• _What is being asked_:
Carry on the passage about negative-priority presence from its final sentence, keeping its technical voice.

• _Passage for review_:

Let’s step through this bit by bit.

  • Priority: -1, obviously, since that’s what we’re here to talk about. We would rather have messages be sent offline than come to this resource. It’s never the most available resource for this user.
  • Status: We’re off-hook.
  • Show: use the away icon. Which actual image should we show, though?
  • Entity capabilities: a pointer to information about the software that sent the presence. The node URI is a semantically-relevant descriptor of the client, and the ver attribute is a hash of the features and other information about that client.
  • Reach: how else can this device be reached? In this case, a POTS phone number and a SIP URI. This namespace is from the deferred XEP-0152, and is just here to give a little more flavor to the presence.

Assume that this is the only presence for this user at the moment. Now, imagine the client of a subscriber to this person, with a user interface that looks something like this:

Negative Priority UI

This person is seeing me as offline for IM, and my phone is off-hook. There is an image for each of my negative-priority resources; presumably when I mouse over the image, something interesting will pop up, like “On the phone”. If I click on the image, I might be given options like “Call”, which could use the tel: URI in the reach section. One potential issue is what to do if there are too many negative-priority resources - that’s something for the UI designers to deal with, though.

• _Supplied data_:
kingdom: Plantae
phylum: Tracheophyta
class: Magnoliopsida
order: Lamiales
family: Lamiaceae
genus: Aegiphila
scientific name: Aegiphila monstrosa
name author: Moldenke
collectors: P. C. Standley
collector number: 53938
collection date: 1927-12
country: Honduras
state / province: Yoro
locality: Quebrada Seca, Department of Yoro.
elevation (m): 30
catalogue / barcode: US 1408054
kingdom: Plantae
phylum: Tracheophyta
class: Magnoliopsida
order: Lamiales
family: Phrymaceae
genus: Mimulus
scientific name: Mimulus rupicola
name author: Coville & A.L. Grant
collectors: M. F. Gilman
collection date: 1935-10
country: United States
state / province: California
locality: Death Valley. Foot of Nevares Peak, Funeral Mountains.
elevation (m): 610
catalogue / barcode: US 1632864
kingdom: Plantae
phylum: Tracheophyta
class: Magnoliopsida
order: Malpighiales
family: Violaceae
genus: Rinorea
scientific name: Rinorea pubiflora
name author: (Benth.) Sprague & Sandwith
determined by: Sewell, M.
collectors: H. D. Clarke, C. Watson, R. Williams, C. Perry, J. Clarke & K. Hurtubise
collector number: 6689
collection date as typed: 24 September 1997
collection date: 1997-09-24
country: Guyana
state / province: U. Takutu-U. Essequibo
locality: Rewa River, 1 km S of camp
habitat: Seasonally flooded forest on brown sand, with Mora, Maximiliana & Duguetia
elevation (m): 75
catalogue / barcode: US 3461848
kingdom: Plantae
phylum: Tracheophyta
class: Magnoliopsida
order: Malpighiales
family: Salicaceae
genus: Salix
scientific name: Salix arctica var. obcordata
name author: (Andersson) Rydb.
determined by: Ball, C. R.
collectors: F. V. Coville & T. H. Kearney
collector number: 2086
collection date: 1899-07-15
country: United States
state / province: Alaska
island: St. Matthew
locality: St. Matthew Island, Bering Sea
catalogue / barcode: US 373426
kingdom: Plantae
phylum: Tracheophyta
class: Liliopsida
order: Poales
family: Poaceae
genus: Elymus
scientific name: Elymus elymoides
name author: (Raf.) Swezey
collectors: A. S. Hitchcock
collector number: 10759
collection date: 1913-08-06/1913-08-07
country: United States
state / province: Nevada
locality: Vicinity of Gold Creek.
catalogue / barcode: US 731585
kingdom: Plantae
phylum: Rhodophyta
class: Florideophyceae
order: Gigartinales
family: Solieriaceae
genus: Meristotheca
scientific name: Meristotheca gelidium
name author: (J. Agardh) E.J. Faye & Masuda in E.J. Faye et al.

• _Task answer_:
But, how do we actually decide what image to show? There are several ways:

  1. Hard-code a mapping between the (caps node, show) pair to a resource in the subscriber’s client. This would work, but is obviously limited for the future.
  2. Hard-code a mapping between the (caps identity, show) pair of the device and a resource in the subscriber’s client. This is similarly limited.
  3. Do an IQ to the publisher to ask what it’s current image is. With this one it’s hard to know when to cache, so scalability suffers.
  4. Use one of the avatar XEPs (like 0153), and include an image reference in the presence. This doesn’t work because the avatar is for the identity of the person sending the presence, not for the software or device.
  5. Create a new namespace that has a URL for the current presence icon. This would work just fine, and normal web caching would get us everything we need. It would increase the size of every presence stanza, though.
  6. Add a couple of new fields to the XEP-0232 software information that comes along with the caps. There would be a field for each presence state that you care about, where the value of that field is a URL to an image.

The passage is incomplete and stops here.